AIM 1 =>
Answer these questions using the text on infant peripheral vision and crowding.
(a) About how wide are infants' visual fields during the first months of life?
(b) Under Bouma's law, how far does the crowding window extend in normal adult peripheral vision?
(c) What is crowding generally agreed to be, regardless of its particular mechanisms?
AIM 2 => Write out the part of the text on infant peripheral vision and crowding starting with "Crowding offers a" and going on through "1970; Levi, 2008; Pelli & Tillman, 2008).".

TEXT EXTRACT =>
(begin)

Although the spatial resolution of visual awareness has not been measured in infants, peripheral visual acuity has been tested to a limited extent. Research with infants has typically evaluated the direction and latency of saccadic eye movements in response to the detection of a peripheral stimulus and has shown that visual fields are quite narrow during the first months of life (approximately 30 degrees of visual angle (deg)), becoming progressively wider after 5 months (60 deg) and 1 year (80–90 deg), with slow growth toward adult levels (de Schonen, McKenzie, Maury, & Bresson, 1978; Maurer & Lewis, 1979; Sireteanu, Fronius, & Constantinescu, 1994). Previous studies have also shown that infants can discriminate stimuli in the periphery on the basis of broad features including size, color, and shape (Cohen, 1972; Maurer & Lewis, 1979; Salapatek, 1975). These studies might predict that infants have a more limited “spotlight” of visual awareness compared to adults, or perhaps that they have more of a “lantern” of visual consciousness (Gopnik, 2009), which may limit the resolution with which information is accessed. The grain of conscious peripheral vision in infants therefore remains an open developmental question.

Crowding offers a means of measuring the resolution of visual perception in the periphery. In adults, crowding has been demonstrated with gratings (Andriessen & Bouma, 1976), numbers (Strasburger, Harvey, & Rentschler, 1991), letters (Townsend, Taylor, & Brown, 1971), and faces (Farzin, Rivera, & Whitney, 2009; Louie, Bressler, & Whitney, 2007; Pelli, Palomares, & Majaj, 2004), among other stimuli. In crowded scenes, the spatial resolution of perception is reduced proportionally to eccentricity and flanker density; the window within which crowding occurs extends as far as half the retinal eccentricity of the target in normal adult peripheral vision (Bouma’s law), and only 1 degree or less in normal foveal vision (Bouma, 1970; Levi, 2008; Pelli & Tillman, 2008).

Current evidence strongly supports the theory that multiple mechanisms and levels of crowding exist in adults. One model proposes that the inability to identify a crowded target item in the periphery is the result of interference between low-level elementary features within the same receptive field (Flom, Heath, & Takahashi, 1963; Kooi, Toet, Tripathy, & Levi, 1994) or excessive feature binding within an “integration field” (Pelli, et al., 2004). Another explanation is that crowding is the result of a higher-level limit imposed on the resolution of spatial attention (He, Cavanagh, & Intriligator, 1997; Intriligator & Cavanagh, 2001). Regardless of the particular mechanisms that contribute to crowding, it is generally agreed that crowding is the fundamental bottleneck to peripheral object recognition in natural scenes (Levi, 2008; Pelli & Tillman, 2008).

(end)

SUPPLIED MATERIAL =>
(begin)

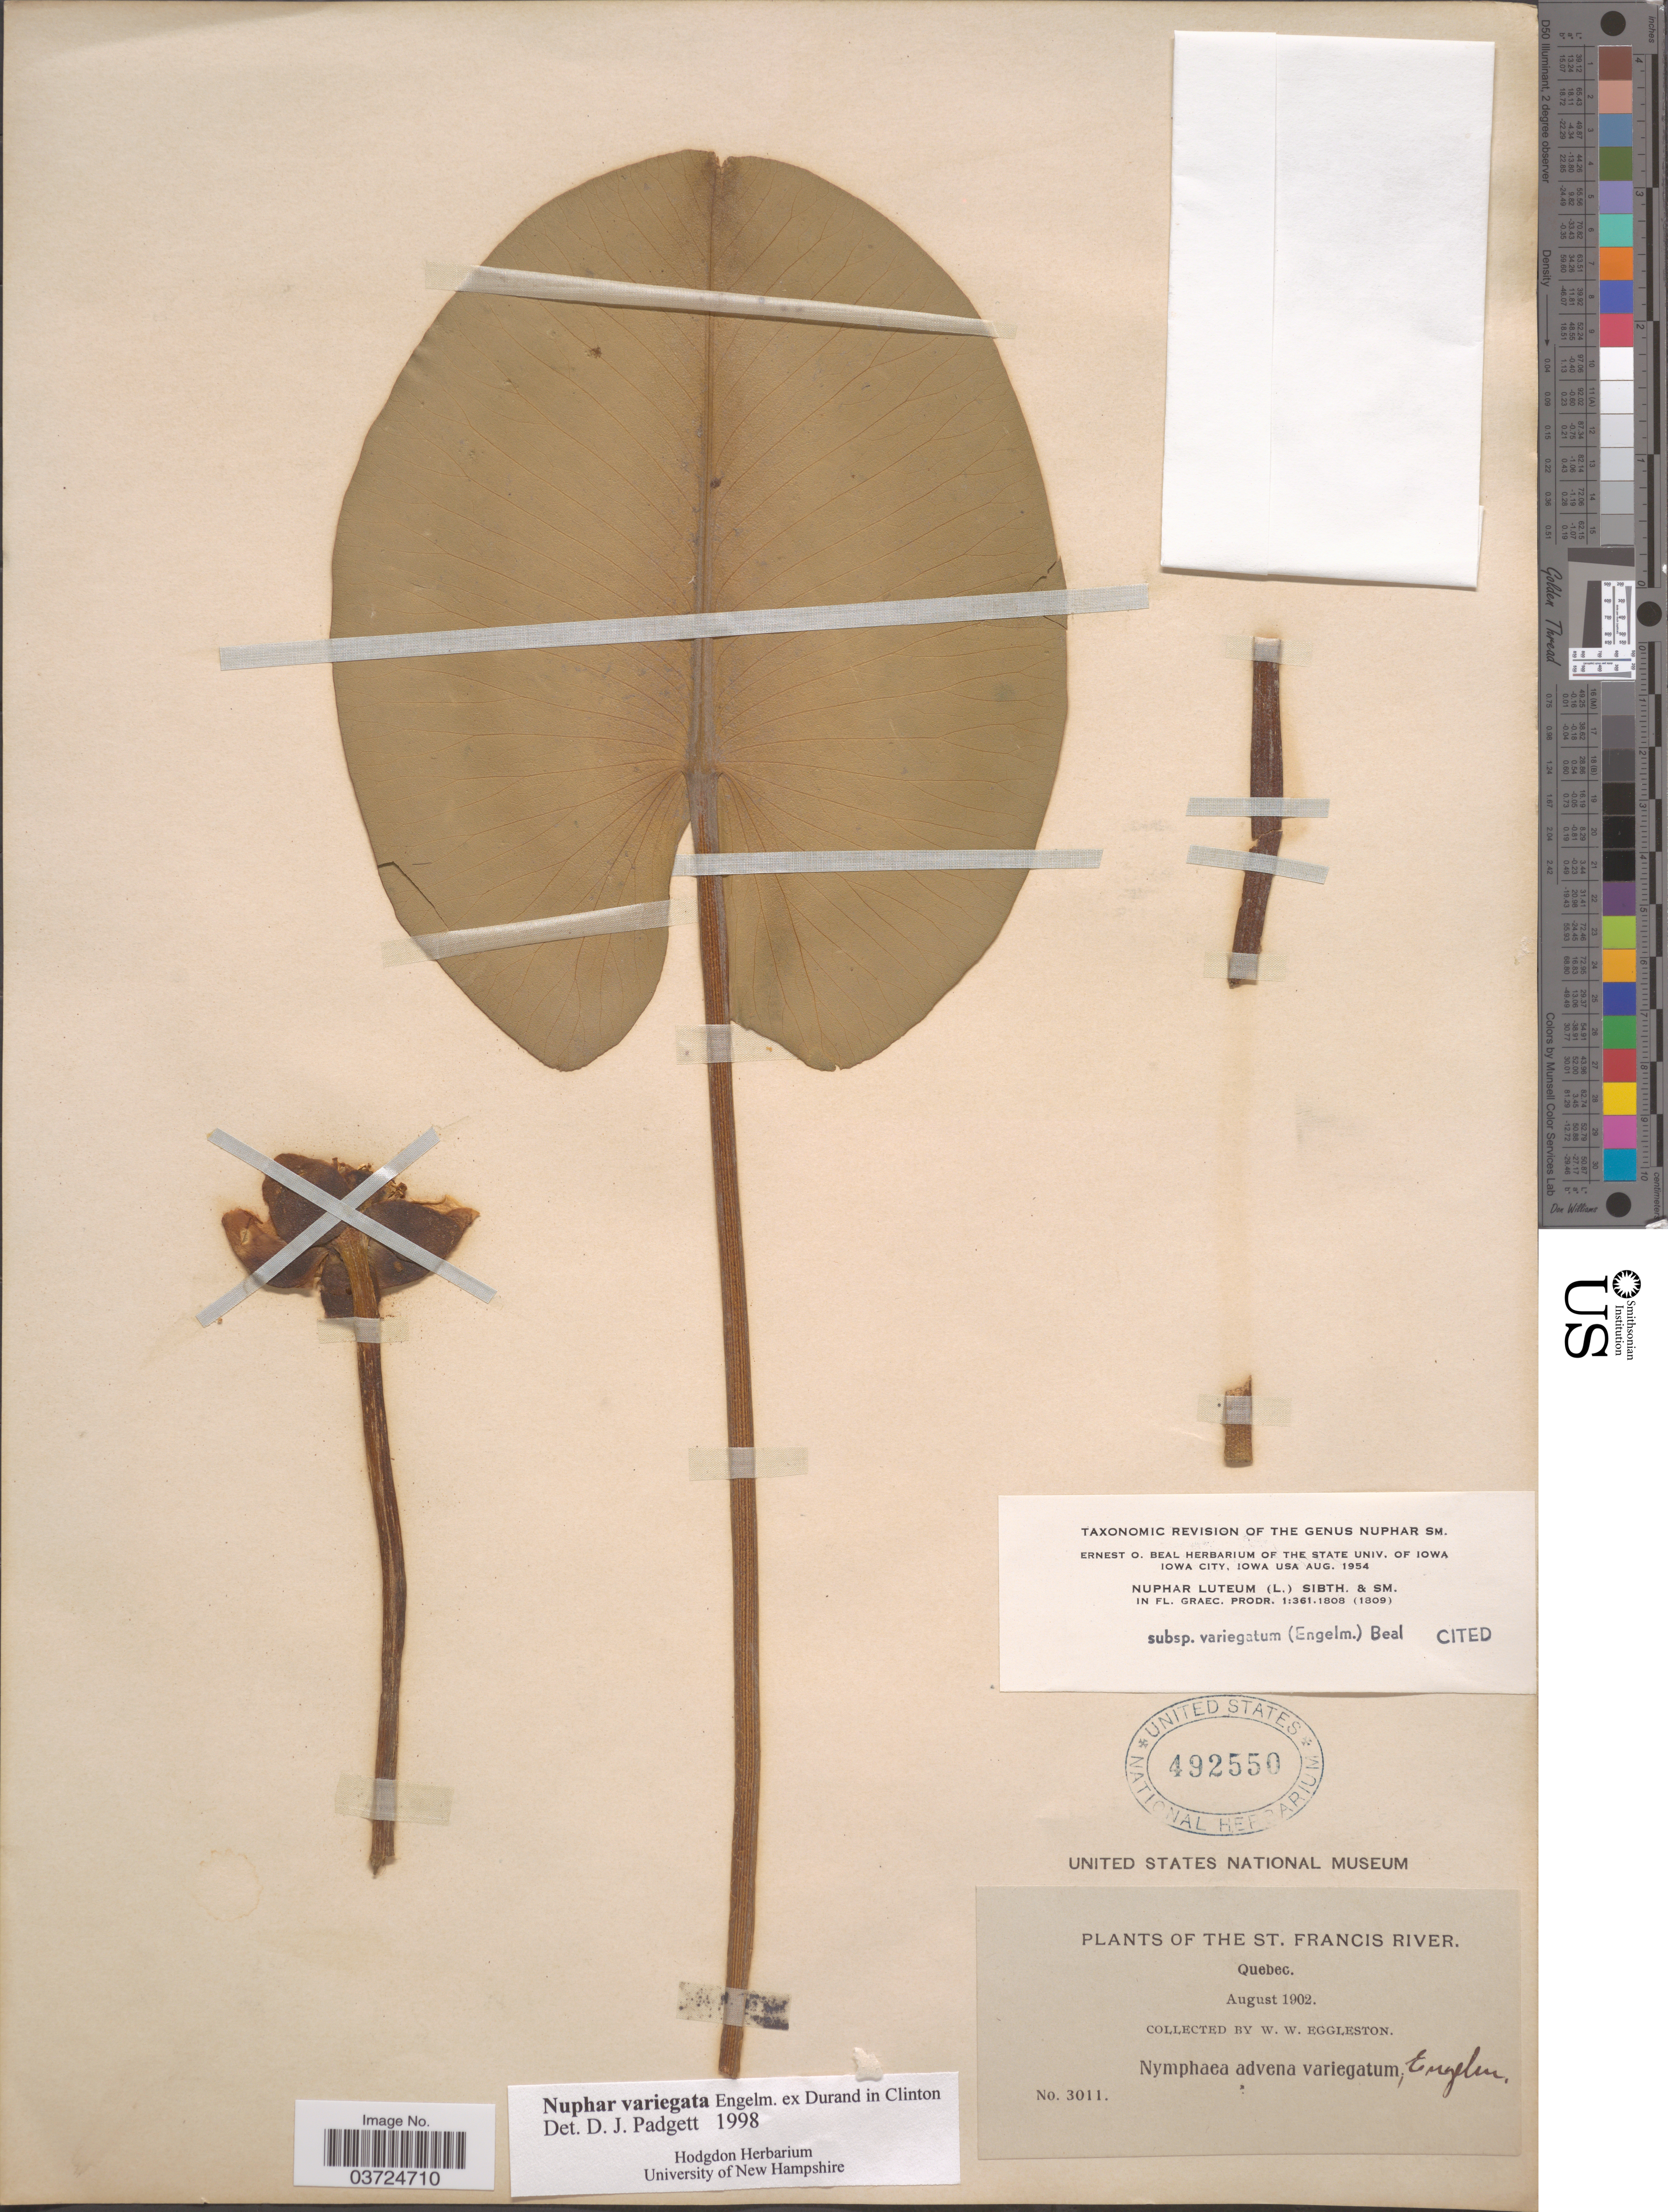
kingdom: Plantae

(end)

CORRECT ANSWER 1 =>
(a) Approximately 30 degrees of visual angle.
(b) As far as half the retinal eccentricity of the target.
(c) The fundamental bottleneck to peripheral object recognition in natural scenes.

CORRECT ANSWER 2 =>
Crowding offers a means of measuring the resolution of visual perception in the periphery. In adults, crowding has been demonstrated with gratings (Andriessen & Bouma, 1976), numbers (Strasburger, Harvey, & Rentschler, 1991), letters (Townsend, Taylor, & Brown, 1971), and faces (Farzin, Rivera, & Whitney, 2009; Louie, Bressler, & Whitney, 2007; Pelli, Palomares, & Majaj, 2004), among other stimuli. In crowded scenes, the spatial resolution of perception is reduced proportionally to eccentricity and flanker density; the window within which crowding occurs extends as far as half the retinal eccentricity of the target in normal adult peripheral vision (Bouma’s law), and only 1 degree or less in normal foveal vision (Bouma, 1970; Levi, 2008; Pelli & Tillman, 2008).